本日は皆様船岡大祭にご参列賜りまことに有難うございます。船岡大祭は、ご祭神である織田信長公の偉大な功勲を後世に伝えようと毎年10月19日に行われているお祭りで、明治時代より地元の西陣各学区の協賛のもと執り行われてまいりました。
この週末は全国的に雨模様となり、京都でも今朝まで雨が降っていましたが、幸い雨も止み、お祭りの途中には晴れ間も見えるなどお天気に恵まれ、また各地からゆかりの方々のご参列も得まして、こうして厳かに船岡大祭を執り行うことができましたこと、厚く御礼申し上げます。
さて建勲神社は、正式には「たけいさおじんじゃ」といいます。明治2年に明治天皇により創建された神社ですが、実は当初は「健織田社」とのご社号を賜りました。しかし翌年の明治3年に明治天皇から「建勲」と改称するようにとのご沙汰があり、改めて、現在の御社号を賜りました。そして船岡大祭の斎行される今日10月19日という日は、この「建勲」の御社号を改めて賜った社号宣下の日である明治3年10月19日を記念したもので、このことは大正5年の社務日誌から最近になってわかりました。
明治天皇から賜った 「建勲」という御社号は、勲を建てる、大いなる勲功をあげるという意味になります。「いさお」というのは勲章の勲であり、「公に対する偉大な功績」「皇室や国家のために尽くした功績」を意味しています。
信長公は戦国乱世を終わらせ天下統一に道筋をつけるという偉大な功績を挙げられていますが、群雄が割拠し、下剋上の風潮が広がる乱れた世の中にあって、敬神尊皇という日本古来の日本文化の根底にある価値観をもって、皇室の回復に尽力された大いなる勤王家として、江戸時代末期から戦前にかけては、高く評価されていました。
永禄11年(1568年)に信長公は正親町天皇の詔勅を受けて、足利義昭を擁して京都に上洛されましたが、京都の治安を回復し、畿内を平定されると、うち続く戦乱のため元の姿をとどめぬほど朽ち廃れてしまっていた内裏の修理をお命じになり、紫宸殿、清涼殿、内侍所をはじめ諸々の建物を3年かけて修復されています。また、京都市中の町人に米を貸付け、毎月その利息を宮中に献上するよう命じるなど宮中が収入面で困らないように様々な施策を講じました。また信長公の支援を受けて室町幕府の15代将軍となった足利義昭は、朝廷を重んじず権力を私物化しようとしたため、信長公は17ヶ条の意見書というのを提出しており、その第一条において毎年怠ることなく宮中に参内するよう具申しています。

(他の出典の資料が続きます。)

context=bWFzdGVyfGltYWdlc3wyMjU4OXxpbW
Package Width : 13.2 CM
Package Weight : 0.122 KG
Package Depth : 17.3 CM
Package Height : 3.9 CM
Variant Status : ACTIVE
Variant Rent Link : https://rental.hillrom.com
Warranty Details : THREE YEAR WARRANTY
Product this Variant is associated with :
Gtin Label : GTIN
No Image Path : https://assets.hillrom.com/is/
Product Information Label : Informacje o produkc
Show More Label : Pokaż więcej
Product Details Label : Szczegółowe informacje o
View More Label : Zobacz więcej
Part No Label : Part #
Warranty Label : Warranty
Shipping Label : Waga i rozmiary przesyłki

このほか、熱田神宮の信長塀や石清水八幡宮の黄金の樋をご存知の方も多いと思いますが、信長公は熱田神宮、石清水八幡宮の修復や戦国乱世に120年ほど途絶えてしまっていた伊勢神宮の式年遷宮の再興のためにも多額のご寄進をされています。
このように信長公は皇室や神社を敬い大切にされたのですが、実は信長公の父親である織田信秀も戦国の乱世においては珍しく、非常に敬神尊皇の念の厚い人物でした。
信秀は、信長公が19歳の時に病気のため42歳で亡くなっていますが、伊勢神宮の下宮の仮殿造営費用や皇居の修理費用を献上しています。父信秀の背中を見て育った信長公は、父親の思いをしっかりと受け継ぎ、日本古来の敬神尊皇の理念のもとに、平和で秩序ある豊かな世の中を創り上げるために邁進されたのです。

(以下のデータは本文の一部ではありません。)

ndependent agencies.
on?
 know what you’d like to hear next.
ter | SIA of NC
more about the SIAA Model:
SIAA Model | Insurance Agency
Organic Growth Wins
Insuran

さて、私事で恐縮ですが、昨年の12月に、建勲神社名誉宮司であった父 松原宏 が帰幽いたしました。昨年の船岡大祭では体調が思わしくない中、毅然と社務所に正座し、笑顔でご参列の皆様に挨拶をしていた父の姿が今も目に浮かびます。父の不在は甚だ心許なくまた寂しいものでございますが、今後とも父の思いをしっかり受け継いで建勲神社の維持発展のために日々ご奉仕してまいる所存でございますので、どうぞ引き続きあたたかいご支援を賜わりますよう宜しくお願い申し上げます。

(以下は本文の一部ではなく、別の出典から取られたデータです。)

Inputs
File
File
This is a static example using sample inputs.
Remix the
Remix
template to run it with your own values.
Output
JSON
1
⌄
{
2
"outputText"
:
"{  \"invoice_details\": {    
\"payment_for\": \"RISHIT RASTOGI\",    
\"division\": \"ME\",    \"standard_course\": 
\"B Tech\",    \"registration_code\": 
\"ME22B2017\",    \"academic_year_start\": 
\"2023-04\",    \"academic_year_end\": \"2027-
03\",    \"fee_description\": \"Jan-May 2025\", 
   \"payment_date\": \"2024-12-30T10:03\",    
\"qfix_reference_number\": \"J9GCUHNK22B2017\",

本日は皆様、ご多忙の中船岡大祭にご参列賜りまことに有り難うございました。
建勲神社の大神様のあらたかなご加護の下、どうぞ皆様が益々お元気に、お幸せにお暮らしなさいますようお祈り申し上げ、ご挨拶とさせていただきます。この後、昨年雨天のため中止となりました「あづち信長出陣太鼓」の皆様による和太鼓の演奏が奉納されますので、どうぞこのまま今しばらくお待ちくださいますようお願いいたします。本日は、どうもありがとうございました。